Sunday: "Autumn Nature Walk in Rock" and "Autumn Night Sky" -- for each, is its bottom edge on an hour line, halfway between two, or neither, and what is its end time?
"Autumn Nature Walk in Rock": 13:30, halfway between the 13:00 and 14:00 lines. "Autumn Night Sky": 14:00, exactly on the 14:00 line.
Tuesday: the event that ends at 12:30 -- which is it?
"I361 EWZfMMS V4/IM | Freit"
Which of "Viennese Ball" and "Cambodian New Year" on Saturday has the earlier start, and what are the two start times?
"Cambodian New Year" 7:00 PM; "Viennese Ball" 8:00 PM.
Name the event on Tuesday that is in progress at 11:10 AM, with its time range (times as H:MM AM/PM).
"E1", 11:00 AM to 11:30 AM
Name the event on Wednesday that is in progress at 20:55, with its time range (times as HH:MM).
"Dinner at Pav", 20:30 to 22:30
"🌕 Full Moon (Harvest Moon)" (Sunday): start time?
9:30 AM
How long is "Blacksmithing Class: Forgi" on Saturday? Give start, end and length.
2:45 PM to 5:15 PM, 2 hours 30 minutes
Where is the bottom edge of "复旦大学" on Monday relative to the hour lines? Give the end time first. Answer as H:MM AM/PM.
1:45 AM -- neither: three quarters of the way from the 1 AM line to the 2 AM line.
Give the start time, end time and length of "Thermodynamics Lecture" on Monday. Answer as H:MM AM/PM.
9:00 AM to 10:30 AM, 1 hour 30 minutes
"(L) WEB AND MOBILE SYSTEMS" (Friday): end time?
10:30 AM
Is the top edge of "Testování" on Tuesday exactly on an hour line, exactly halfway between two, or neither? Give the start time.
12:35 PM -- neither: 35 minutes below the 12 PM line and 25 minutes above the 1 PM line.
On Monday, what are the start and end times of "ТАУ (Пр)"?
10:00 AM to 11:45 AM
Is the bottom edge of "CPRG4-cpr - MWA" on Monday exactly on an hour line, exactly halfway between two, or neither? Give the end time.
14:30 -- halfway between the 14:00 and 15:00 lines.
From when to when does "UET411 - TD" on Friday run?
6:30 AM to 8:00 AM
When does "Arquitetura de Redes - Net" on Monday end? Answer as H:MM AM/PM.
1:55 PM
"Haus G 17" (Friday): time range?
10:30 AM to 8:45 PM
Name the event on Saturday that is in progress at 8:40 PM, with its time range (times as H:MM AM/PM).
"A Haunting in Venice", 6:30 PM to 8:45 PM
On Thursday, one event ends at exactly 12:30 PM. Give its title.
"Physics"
════════════════════
> Goal
Reproduce the whole listing above word for word, from the first line through the last.

> Solution to this exercise
Sunday: "Autumn Nature Walk in Rock" and "Autumn Night Sky" -- for each, is its bottom edge on an hour line, halfway between two, or neither, and what is its end time?
"Autumn Nature Walk in Rock": 13:30, halfway between the 13:00 and 14:00 lines. "Autumn Night Sky": 14:00, exactly on the 14:00 line.
Tuesday: the event that ends at 12:30 -- which is it?
"I361 EWZfMMS V4/IM | Freit"
Which of "Viennese Ball" and "Cambodian New Year" on Saturday has the earlier start, and what are the two start times?
"Cambodian New Year" 7:00 PM; "Viennese Ball" 8:00 PM.
Name the event on Tuesday that is in progress at 11:10 AM, with its time range (times as H:MM AM/PM).
"E1", 11:00 AM to 11:30 AM
Name the event on Wednesday that is in progress at 20:55, with its time range (times as HH:MM).
"Dinner at Pav", 20:30 to 22:30
"🌕 Full Moon (Harvest Moon)" (Sunday): start time?
9:30 AM
How long is "Blacksmithing Class: Forgi" on Saturday? Give start, end and length.
2:45 PM to 5:15 PM, 2 hours 30 minutes
Where is the bottom edge of "复旦大学" on Monday relative to the hour lines? Give the end time first. Answer as H:MM AM/PM.
1:45 AM -- neither: three quarters of the way from the 1 AM line to the 2 AM line.
Give the start time, end time and length of "Thermodynamics Lecture" on Monday. Answer as H:MM AM/PM.
9:00 AM to 10:30 AM, 1 hour 30 minutes
"(L) WEB AND MOBILE SYSTEMS" (Friday): end time?
10:30 AM
Is the top edge of "Testování" on Tuesday exactly on an hour line, exactly halfway between two, or neither? Give the start time.
12:35 PM -- neither: 35 minutes below the 12 PM line and 25 minutes above the 1 PM line.
On Monday, what are the start and end times of "ТАУ (Пр)"?
10:00 AM to 11:45 AM
Is the bottom edge of "CPRG4-cpr - MWA" on Monday exactly on an hour line, exactly halfway between two, or neither? Give the end time.
14:30 -- halfway between the 14:00 and 15:00 lines.
From when to when does "UET411 - TD" on Friday run?
6:30 AM to 8:00 AM
When does "Arquitetura de Redes - Net" on Monday end? Answer as H:MM AM/PM.
1:55 PM
"Haus G 17" (Friday): time range?
10:30 AM to 8:45 PM
Name the event on Saturday that is in progress at 8:40 PM, with its time range (times as H:MM AM/PM).
"A Haunting in Venice", 6:30 PM to 8:45 PM
On Thursday, one event ends at exactly 12:30 PM. Give its title.
"Physics"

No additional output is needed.